- [Given data]:
BEGIN

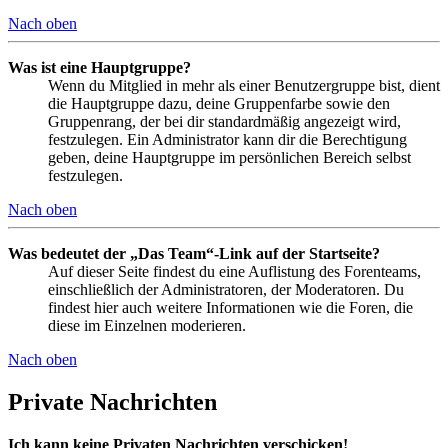
Nach oben
Was ist eine Hauptgruppe?
Wenn du Mitglied in mehr als einer Benutzergruppe bist, dient
die Hauptgruppe dazu, deine Gruppenfarbe sowie den
Gruppenrang, der bei dir standardmäßig angezeigt wird,
festzulegen. Ein Administrator kann dir die Berechtigung
geben, deine Hauptgruppe im persönlichen Bereich selbst
festzulegen.
Nach oben
Was bedeutet der „Das Team“-Link auf der Startseite?
Auf dieser Seite findest du eine Auflistung des Forenteams,
einschließlich der Administratoren, der Moderatoren. Du
findest hier auch weitere Informationen wie die Foren, die
diese im Einzelnen moderieren.
Nach oben
Private Nachrichten
Ich kann keine Privaten Nachrichten verschicken!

END

- [What you are asked to do]:
Could you copy the text of every entry above word for word, leaving out the pictures?

- [Answer below]:
Nach oben
Was ist eine Hauptgruppe?
Wenn du Mitglied in mehr als einer Benutzergruppe bist, dient
die Hauptgruppe dazu, deine Gruppenfarbe sowie den
Gruppenrang, der bei dir standardmäßig angezeigt wird,
festzulegen. Ein Administrator kann dir die Berechtigung
geben, deine Hauptgruppe im persönlichen Bereich selbst
festzulegen.
Nach oben
Was bedeutet der „Das Team“-Link auf der Startseite?
Auf dieser Seite findest du eine Auflistung des Forenteams,
einschließlich der Administratoren, der Moderatoren. Du
findest hier auch weitere Informationen wie die Foren, die
diese im Einzelnen moderieren.
Nach oben
Private Nachrichten
Ich kann keine Privaten Nachrichten verschicken!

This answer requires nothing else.